The Maryland State Highway Administration plans to rebuild the portion of MD 24 that passes through Rocks State Park, which has been undermined by the adjacent Deer Creek. The project was originally proposed in late 2009 and initially called for the route to be relocated further from the creek. The project was put on hold due to opposition from area residents and environmentalists. The Maryland State Highway Administration later proposed reconstructing the road along its current alignment while stabilizing the creek.
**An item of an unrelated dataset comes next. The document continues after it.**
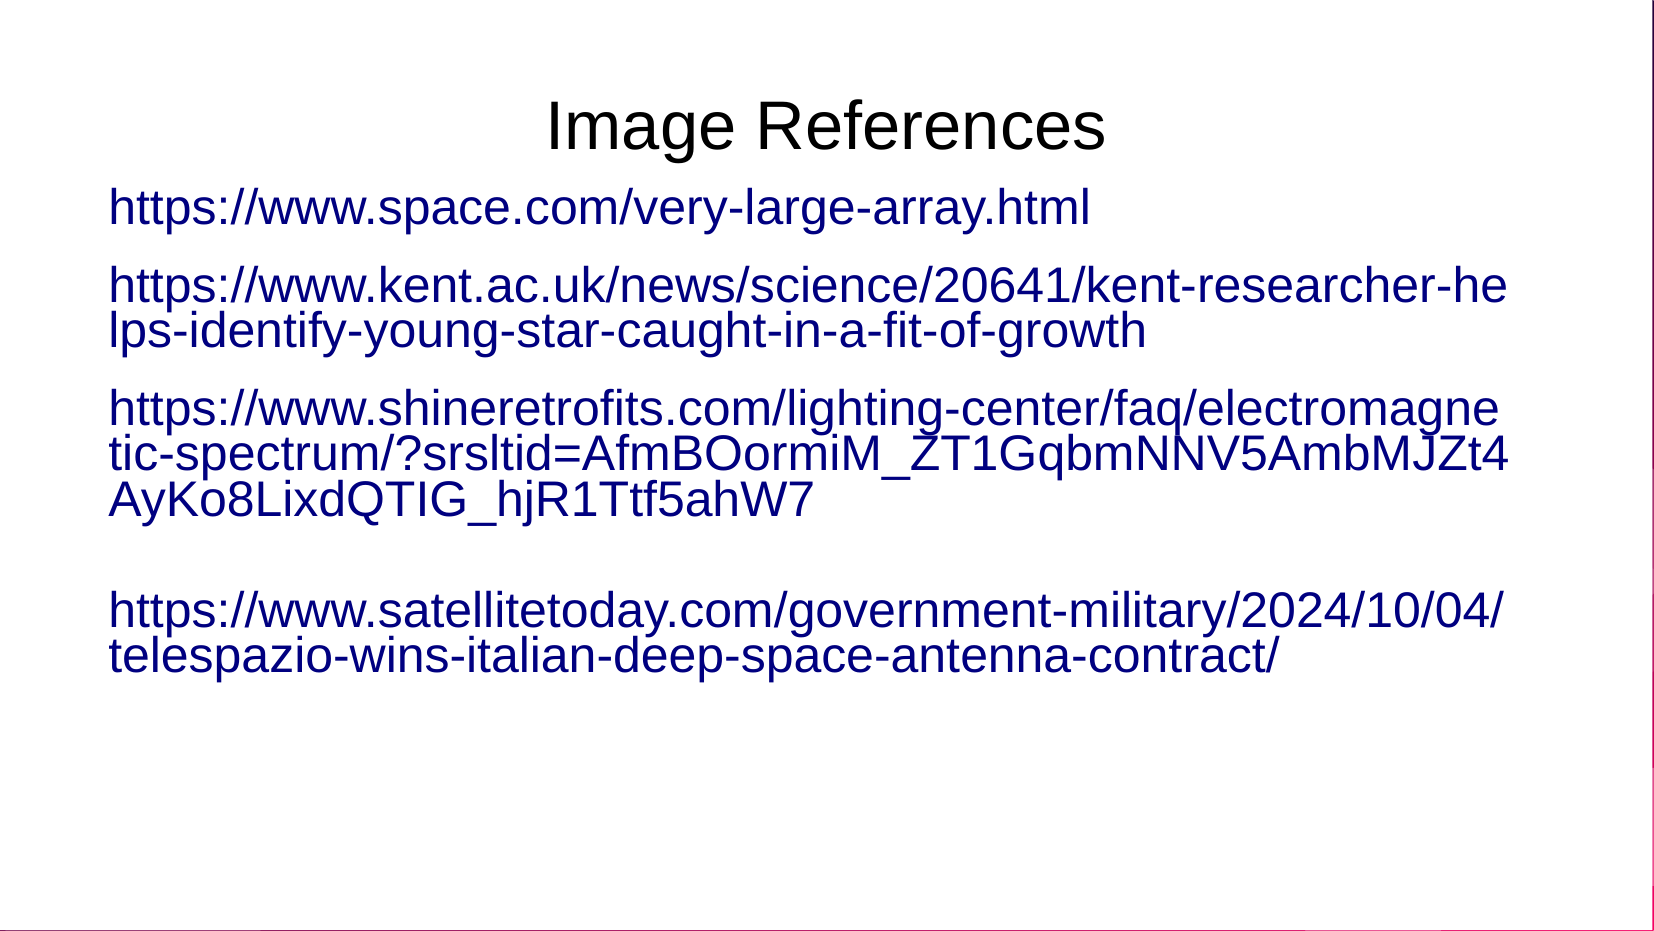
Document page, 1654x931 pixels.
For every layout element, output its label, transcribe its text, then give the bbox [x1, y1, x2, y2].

list https://www.space.com/very-large-array.html https://www.kent.ac.uk/news/science/20641/kent-researcher-helps-identify-young-star-caught-in-a-fit-of-growth https://www.shineretrofits.com/lighting-center/faq/electromagnetic-spectrum/?srsltid=AfmBOormiM_ZT1GqbmNNV5AmbMJZt4AyKo8LixdQTIG_hjR1Ttf5ahW7 https://www.satellitetoday.com/government-military/2024/10/04/telespazio-wins-italian-deep-space-antenna-contract/ [37, 179, 1514, 771]
title Image References [88, 44, 1565, 207]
Work on this project, which is projected to cost $13.3 million, is expected to start as soon as May 2014 and will require closing the road.

==Junction list==

| Location | mi | km | Destinations | Notes |
| Edgewood | 0.00 | 0.00 | Entrance to Aberdeen Proving Ground | Southern terminus |
| 1.70 | 2.74 | MD 755 (Edgewood Road) to US 40 – Edgewood |  |
| 2.36 | 3.80 | To US 40 (Pulaski Highway) – Aberdeen, Joppatowne, Baltimore | Officially MD 24D; two-way ramp between US 40 and MD 24 |
| 2.86 | 4.60 | MD 7 (Philadelphia Road) – Magnolia, Abingdon |  |
| 3.65 | 5.87 | I-95 (John F. Kennedy Memorial Highway) – Baltimore, New York | I-95 Exit 77 |
| Emmorton | 4.23 | 6.81 | MD 924 north (Emmorton Road) / Tollgate Road north | Diamond interchange; southern terminus of MD 924 |
| Bel Air | 9.14 | 14.71 | US 1 Bus. (Belair Road) – Downtown Bel Air |  |
| 10.01 | 16.11 | US 1 south (Belair Bypass) – Baltimore | South end of concurrency with US 1 |
| 11.55 | 18.59 | US 1 north (Belair Bypass) / MD 924 south (Rock Spring Road) – Bel Air, Philadelphia | Partial cloverleaf interchange; north end of concurrency with US 1; northern terminus of MD 924 |
| Forest Hill | 13.35 | 21.48 | MD 23 (East–West Highway) – Jarrettsville, Hickory |  |
| ​ | 21.04 | 33.86 | MD 165 (Pylesville Road/Federal Hill Road) – Jarrettsville, Pylesville | Roundabout |
| ​ | 22.95 | 36.93 | MD 136 (Harkins Road/Whiteford Road) – Norrisville, Whiteford |  |
| ​ | 25.17 | 40.51 | SR 2055 north (Rocks Road) – Fawn Grove | Pennsylvania state line; northern terminus |
1.000 mi = 1.609 km; 1.000 km = 0.621 mi Concurrency terminus;

==Auxiliary routes==
MD 24 has three existing auxiliary routes.
- MD 24D is the designation for the Otter Creek Ramp, a 0.23 mi long four-lane divided ramp that connects MD 24 with US 40. MD 24D was built in 1997.
- MD 24E is the designation for the unnamed 0.85 mi ramp from northbound MD 24 to northbound US 1. This ramp was built in 1987 as part of the construction of the Vietnam Veterans Memorial Highway and designated MD 24E in 2001.
- MD 24F is the designation for the unnamed 0.52 mi ramp from northbound US 1 to southbound MD 24. Like MD 24E, MD 24F was built in 1987 and received its designation in 2001.